**What the task requires**
A single number is needed: how many lines of the data below contain "شهرداری".

**Information given**
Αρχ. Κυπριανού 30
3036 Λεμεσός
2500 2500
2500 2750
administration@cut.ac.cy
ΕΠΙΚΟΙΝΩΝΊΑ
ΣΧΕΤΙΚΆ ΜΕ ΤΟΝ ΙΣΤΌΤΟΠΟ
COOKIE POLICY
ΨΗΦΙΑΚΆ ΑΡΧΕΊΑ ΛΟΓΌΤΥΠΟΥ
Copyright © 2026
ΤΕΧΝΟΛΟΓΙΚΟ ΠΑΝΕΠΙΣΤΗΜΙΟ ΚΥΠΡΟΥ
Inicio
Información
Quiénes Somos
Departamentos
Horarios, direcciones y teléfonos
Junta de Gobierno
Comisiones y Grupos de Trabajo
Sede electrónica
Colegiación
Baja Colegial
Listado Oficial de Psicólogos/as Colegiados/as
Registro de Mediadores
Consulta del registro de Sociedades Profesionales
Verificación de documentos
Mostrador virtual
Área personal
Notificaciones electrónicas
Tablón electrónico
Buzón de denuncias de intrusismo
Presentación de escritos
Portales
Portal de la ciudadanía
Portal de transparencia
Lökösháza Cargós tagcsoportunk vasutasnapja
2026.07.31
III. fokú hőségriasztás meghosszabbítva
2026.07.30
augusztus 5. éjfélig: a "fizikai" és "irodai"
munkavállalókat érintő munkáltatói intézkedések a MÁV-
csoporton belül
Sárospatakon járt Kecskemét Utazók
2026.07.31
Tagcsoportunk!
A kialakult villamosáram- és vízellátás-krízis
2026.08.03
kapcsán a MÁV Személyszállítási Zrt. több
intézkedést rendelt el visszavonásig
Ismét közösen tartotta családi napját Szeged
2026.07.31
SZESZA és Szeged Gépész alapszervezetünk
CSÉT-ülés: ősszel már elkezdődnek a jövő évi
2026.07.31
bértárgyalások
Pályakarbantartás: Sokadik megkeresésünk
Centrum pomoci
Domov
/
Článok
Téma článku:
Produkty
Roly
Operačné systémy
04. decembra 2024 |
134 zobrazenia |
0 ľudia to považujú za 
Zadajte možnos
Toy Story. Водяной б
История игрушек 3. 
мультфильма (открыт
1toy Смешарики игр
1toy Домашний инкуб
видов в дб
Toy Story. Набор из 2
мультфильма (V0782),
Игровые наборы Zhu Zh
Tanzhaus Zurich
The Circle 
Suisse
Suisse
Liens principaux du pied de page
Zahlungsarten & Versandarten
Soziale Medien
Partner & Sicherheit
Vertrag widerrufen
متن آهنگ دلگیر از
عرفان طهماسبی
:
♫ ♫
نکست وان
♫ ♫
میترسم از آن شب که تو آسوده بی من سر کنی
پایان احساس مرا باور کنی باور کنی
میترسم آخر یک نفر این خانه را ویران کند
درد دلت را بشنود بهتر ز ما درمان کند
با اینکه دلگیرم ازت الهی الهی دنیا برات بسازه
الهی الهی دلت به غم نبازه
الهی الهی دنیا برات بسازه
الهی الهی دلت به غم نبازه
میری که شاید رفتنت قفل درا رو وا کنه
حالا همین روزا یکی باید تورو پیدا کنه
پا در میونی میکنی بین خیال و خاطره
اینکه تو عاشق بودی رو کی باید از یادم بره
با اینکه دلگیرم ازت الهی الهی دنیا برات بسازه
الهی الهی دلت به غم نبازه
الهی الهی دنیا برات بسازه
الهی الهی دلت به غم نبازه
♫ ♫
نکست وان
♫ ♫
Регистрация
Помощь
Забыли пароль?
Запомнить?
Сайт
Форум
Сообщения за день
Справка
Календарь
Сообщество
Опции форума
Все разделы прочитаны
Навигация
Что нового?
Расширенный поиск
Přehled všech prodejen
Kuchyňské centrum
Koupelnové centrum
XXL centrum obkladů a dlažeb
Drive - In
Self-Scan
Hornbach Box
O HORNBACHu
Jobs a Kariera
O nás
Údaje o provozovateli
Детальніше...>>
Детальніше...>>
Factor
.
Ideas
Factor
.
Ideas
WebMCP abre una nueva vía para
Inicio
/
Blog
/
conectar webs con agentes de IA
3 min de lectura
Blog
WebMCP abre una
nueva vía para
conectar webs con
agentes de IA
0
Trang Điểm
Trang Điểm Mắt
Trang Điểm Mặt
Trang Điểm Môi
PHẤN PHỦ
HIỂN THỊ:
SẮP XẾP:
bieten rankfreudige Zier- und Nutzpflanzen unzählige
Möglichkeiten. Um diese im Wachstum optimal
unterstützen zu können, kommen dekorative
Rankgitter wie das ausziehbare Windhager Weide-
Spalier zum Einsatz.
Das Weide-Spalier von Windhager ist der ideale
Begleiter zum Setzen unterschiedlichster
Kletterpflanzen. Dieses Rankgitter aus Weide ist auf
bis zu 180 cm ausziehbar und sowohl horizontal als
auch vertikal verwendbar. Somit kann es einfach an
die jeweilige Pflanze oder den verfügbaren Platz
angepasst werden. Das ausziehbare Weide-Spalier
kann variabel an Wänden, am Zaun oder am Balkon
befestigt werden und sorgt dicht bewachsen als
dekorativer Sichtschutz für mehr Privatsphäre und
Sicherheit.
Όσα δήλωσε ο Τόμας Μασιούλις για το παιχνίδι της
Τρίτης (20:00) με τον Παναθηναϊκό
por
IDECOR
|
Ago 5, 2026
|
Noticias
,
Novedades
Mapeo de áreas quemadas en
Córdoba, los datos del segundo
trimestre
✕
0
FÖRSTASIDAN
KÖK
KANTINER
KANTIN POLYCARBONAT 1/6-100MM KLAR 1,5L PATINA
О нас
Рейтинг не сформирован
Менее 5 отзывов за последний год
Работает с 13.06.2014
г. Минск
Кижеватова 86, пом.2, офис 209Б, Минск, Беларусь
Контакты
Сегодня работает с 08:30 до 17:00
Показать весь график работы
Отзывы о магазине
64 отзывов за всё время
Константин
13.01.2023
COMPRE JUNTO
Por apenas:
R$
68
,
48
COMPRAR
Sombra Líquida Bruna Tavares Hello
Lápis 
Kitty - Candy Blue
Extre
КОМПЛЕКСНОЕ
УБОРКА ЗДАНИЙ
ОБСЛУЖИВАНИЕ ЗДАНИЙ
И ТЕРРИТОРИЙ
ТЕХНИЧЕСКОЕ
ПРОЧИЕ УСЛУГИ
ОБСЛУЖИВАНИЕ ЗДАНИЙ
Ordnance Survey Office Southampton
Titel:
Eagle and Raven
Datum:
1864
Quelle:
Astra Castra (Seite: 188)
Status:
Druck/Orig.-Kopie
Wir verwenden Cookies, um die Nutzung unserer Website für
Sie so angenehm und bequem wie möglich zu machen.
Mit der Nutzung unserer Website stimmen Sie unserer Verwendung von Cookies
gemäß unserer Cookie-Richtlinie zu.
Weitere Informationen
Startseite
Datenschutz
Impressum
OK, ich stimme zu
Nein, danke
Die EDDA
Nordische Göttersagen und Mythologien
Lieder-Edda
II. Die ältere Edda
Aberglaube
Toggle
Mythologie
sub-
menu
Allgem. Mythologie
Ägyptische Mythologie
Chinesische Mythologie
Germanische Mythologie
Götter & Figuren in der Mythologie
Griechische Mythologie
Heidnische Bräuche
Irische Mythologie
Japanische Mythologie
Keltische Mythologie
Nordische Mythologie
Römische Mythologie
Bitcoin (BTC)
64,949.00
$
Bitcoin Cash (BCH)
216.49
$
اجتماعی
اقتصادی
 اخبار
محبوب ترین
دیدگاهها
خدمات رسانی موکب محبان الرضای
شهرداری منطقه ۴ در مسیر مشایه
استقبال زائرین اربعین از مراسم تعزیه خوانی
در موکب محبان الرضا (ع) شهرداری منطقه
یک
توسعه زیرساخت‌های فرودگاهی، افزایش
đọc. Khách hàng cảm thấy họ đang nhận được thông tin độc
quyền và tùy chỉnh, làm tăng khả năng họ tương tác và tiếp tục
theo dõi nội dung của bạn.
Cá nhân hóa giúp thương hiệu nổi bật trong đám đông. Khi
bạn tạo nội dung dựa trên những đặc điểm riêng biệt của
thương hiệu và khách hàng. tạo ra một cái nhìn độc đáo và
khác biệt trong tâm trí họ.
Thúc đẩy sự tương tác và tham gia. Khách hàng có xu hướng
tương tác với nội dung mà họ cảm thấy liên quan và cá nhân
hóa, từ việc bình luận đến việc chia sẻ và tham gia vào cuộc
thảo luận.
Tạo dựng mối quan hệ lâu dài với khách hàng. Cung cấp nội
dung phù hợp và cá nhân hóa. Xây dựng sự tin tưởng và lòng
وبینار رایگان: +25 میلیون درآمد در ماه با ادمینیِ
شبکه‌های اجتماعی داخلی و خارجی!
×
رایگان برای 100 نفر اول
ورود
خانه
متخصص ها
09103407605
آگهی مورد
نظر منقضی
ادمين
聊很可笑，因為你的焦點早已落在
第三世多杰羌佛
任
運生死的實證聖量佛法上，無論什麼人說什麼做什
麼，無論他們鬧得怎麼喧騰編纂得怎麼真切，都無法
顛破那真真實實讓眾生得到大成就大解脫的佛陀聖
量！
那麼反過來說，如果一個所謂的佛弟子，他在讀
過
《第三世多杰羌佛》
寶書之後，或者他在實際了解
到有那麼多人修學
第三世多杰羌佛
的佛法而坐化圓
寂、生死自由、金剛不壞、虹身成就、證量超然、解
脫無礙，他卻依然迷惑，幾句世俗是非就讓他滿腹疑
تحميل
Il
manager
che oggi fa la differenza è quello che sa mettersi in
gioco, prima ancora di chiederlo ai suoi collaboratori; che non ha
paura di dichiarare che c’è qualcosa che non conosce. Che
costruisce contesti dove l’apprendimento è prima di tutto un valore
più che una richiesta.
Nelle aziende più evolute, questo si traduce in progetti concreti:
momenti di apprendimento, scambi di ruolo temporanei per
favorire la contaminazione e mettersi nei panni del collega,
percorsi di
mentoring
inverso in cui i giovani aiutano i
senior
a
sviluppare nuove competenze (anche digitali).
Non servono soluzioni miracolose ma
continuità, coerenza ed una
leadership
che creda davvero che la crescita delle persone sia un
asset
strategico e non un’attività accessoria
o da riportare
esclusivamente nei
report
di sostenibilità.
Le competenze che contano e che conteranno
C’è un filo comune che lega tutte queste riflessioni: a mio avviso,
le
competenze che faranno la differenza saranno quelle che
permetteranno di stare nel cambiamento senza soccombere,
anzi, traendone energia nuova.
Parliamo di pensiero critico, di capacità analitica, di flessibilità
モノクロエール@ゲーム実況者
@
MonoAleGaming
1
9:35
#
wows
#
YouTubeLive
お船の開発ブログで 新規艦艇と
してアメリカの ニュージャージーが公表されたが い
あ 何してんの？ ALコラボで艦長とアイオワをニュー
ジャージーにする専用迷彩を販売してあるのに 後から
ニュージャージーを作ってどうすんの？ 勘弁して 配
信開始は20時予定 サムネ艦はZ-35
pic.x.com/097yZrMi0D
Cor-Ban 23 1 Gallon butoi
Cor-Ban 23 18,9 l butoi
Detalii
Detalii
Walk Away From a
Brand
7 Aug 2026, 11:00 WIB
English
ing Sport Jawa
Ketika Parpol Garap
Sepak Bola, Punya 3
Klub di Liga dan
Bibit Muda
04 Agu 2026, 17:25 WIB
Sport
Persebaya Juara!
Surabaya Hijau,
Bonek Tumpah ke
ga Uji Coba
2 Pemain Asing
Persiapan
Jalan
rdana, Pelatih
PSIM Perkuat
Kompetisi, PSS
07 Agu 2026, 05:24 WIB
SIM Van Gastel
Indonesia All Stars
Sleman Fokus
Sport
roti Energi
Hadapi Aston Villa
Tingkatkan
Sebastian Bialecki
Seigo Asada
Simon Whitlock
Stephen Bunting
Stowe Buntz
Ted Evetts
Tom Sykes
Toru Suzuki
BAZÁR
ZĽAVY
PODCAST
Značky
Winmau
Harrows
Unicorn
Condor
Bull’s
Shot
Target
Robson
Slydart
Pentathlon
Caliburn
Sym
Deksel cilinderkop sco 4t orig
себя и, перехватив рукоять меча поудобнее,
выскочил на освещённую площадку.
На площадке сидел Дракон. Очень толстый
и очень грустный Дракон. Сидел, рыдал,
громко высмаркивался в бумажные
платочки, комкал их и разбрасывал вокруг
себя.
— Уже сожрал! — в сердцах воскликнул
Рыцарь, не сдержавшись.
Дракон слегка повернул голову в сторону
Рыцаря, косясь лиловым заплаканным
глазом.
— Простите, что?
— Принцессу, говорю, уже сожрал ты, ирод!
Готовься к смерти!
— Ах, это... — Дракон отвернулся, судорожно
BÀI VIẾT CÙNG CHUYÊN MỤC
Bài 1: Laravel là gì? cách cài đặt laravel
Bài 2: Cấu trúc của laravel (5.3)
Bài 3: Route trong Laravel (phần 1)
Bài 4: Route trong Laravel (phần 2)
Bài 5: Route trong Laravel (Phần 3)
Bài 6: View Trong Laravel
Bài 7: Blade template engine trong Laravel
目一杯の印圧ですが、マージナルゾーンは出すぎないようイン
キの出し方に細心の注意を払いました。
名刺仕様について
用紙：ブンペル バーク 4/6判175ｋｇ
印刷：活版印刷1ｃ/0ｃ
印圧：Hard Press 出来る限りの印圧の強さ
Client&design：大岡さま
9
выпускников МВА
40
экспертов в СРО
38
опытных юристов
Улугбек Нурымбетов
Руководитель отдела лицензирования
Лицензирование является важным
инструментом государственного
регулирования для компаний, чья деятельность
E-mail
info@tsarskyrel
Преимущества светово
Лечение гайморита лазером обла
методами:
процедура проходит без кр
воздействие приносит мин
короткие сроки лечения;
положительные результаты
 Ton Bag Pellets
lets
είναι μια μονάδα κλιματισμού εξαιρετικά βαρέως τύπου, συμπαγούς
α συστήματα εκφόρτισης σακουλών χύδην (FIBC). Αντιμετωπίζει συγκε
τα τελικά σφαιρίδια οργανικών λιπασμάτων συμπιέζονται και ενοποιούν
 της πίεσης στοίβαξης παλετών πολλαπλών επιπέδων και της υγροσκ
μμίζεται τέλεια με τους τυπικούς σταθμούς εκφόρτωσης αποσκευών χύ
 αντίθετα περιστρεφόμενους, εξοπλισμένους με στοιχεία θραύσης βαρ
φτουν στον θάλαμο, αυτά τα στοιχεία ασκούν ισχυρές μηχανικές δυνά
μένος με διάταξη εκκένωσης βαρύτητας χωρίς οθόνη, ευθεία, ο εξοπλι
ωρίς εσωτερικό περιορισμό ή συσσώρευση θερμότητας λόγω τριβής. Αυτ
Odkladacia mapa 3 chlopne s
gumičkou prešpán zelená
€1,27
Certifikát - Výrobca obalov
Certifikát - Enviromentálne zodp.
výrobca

**Result of the task**
2